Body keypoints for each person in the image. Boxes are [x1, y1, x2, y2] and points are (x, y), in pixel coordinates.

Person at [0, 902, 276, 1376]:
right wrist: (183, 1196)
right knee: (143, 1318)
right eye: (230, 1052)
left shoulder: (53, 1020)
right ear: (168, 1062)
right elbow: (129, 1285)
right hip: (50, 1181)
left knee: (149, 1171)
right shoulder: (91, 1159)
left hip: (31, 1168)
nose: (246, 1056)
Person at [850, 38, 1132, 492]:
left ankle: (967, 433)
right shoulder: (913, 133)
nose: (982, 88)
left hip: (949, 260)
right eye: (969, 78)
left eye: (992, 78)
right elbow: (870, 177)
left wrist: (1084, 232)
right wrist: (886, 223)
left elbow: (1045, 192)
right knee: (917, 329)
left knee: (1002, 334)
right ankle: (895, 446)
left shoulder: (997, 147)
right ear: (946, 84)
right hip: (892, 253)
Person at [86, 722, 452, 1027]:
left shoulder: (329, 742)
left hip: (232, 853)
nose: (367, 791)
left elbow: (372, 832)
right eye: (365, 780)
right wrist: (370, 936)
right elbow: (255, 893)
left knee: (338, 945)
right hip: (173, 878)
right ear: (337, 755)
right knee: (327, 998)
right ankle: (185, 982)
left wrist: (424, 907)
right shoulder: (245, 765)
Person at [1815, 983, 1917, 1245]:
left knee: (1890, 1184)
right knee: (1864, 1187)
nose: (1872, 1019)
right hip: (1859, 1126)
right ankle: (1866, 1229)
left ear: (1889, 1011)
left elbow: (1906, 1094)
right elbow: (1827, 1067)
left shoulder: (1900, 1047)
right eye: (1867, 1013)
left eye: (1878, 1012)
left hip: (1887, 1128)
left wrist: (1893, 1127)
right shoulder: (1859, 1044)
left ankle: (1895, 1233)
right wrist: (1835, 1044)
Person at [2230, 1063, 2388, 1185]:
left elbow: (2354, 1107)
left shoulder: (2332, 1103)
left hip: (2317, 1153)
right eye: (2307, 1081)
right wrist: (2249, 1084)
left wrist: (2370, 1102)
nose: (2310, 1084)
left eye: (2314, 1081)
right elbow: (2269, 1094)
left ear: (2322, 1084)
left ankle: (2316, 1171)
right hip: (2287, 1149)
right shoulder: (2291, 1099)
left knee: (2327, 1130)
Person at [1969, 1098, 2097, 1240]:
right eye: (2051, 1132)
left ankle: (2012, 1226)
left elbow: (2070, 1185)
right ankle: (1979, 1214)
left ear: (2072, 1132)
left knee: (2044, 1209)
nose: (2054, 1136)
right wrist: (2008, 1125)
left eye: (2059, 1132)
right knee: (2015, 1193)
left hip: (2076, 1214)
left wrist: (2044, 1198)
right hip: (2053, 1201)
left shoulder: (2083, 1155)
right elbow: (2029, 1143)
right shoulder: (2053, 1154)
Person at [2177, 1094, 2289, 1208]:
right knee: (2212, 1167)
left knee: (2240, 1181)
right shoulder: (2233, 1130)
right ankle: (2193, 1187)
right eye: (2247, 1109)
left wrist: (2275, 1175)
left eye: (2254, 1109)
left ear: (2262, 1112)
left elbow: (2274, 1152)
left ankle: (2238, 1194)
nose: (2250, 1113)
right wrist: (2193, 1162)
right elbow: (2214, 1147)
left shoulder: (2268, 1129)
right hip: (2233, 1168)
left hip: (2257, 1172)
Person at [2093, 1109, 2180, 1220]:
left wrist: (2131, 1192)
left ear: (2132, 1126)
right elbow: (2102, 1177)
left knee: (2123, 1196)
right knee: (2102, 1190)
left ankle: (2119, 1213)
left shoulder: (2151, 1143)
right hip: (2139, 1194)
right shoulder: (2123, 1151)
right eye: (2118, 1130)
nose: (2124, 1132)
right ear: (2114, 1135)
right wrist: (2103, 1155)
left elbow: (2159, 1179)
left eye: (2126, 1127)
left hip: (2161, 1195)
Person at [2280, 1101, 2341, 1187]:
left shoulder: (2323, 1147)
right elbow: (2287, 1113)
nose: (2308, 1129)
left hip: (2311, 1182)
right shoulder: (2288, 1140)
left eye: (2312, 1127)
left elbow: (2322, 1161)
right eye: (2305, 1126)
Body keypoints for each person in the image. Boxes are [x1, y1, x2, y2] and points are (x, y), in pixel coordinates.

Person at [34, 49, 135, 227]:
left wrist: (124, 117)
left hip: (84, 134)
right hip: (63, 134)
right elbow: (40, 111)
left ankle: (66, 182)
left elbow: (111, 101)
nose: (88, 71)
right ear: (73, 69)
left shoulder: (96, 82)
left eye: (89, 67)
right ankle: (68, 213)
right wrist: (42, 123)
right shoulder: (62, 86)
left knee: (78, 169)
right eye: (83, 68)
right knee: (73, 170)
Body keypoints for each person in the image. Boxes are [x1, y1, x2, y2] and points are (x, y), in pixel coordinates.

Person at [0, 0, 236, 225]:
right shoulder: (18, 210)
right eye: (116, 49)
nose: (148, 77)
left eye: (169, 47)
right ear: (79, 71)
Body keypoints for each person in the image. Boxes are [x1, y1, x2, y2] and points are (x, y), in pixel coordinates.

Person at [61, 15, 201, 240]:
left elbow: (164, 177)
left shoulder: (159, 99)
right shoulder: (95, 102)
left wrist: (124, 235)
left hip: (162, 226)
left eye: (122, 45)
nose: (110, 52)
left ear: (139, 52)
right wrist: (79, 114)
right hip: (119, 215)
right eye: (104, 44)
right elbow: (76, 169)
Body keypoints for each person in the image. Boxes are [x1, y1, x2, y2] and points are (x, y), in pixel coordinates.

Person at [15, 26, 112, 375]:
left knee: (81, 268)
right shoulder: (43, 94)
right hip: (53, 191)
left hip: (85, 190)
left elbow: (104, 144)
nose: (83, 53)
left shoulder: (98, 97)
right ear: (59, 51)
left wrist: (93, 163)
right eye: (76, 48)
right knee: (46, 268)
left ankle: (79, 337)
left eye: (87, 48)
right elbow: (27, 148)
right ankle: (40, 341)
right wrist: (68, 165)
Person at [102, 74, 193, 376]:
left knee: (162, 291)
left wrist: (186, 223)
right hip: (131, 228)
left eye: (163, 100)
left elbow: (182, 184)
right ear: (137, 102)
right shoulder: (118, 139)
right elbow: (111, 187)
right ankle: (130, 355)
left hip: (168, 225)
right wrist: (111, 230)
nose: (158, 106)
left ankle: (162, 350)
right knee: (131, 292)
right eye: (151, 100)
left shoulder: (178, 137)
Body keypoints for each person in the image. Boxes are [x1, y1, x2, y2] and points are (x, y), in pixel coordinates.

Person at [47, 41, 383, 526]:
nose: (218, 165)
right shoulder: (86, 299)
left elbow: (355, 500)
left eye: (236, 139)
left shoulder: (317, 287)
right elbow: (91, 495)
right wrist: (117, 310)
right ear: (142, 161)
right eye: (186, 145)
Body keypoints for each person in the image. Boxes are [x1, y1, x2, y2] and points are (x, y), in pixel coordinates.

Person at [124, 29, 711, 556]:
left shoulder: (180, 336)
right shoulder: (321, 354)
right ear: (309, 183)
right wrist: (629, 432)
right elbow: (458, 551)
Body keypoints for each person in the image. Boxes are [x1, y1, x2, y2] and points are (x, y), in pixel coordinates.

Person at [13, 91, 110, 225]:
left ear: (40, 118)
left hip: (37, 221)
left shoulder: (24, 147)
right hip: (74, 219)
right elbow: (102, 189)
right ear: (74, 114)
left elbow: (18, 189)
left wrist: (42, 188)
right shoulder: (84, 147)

════════════════

### Prompt
When you reach the line that contains "left wrist: (1893, 1127)", stop; that line and every line before it, from the very first line of the data, should be restated word for word.

### Solution for this problem
Body keypoints for each person in the image. Boxes are [x1, y1, x2, y2] and points are (x, y), in pixel coordinates.

Person at [0, 902, 276, 1376]:
right wrist: (183, 1196)
right knee: (143, 1318)
right eye: (230, 1052)
left shoulder: (53, 1020)
right ear: (168, 1062)
right elbow: (129, 1285)
right hip: (50, 1181)
left knee: (149, 1171)
right shoulder: (91, 1159)
left hip: (31, 1168)
nose: (246, 1056)
Person at [850, 38, 1132, 492]:
left ankle: (967, 433)
right shoulder: (913, 133)
nose: (982, 88)
left hip: (949, 260)
right eye: (969, 78)
left eye: (992, 78)
right elbow: (870, 177)
left wrist: (1084, 232)
right wrist: (886, 223)
left elbow: (1045, 192)
right knee: (917, 329)
left knee: (1002, 334)
right ankle: (895, 446)
left shoulder: (997, 147)
right ear: (946, 84)
right hip: (892, 253)
Person at [86, 722, 452, 1027]:
left shoulder: (329, 742)
left hip: (232, 853)
nose: (367, 791)
left elbow: (372, 832)
right eye: (365, 780)
right wrist: (370, 936)
right elbow: (255, 893)
left knee: (338, 945)
right hip: (173, 878)
right ear: (337, 755)
right knee: (327, 998)
right ankle: (185, 982)
left wrist: (424, 907)
right shoulder: (245, 765)
Person at [1815, 983, 1917, 1245]:
left knee: (1890, 1184)
right knee: (1864, 1187)
nose: (1872, 1019)
right hip: (1859, 1126)
right ankle: (1866, 1229)
left ear: (1889, 1011)
left elbow: (1906, 1094)
right elbow: (1827, 1067)
left shoulder: (1900, 1047)
right eye: (1867, 1013)
left eye: (1878, 1012)
left hip: (1887, 1128)
left wrist: (1893, 1127)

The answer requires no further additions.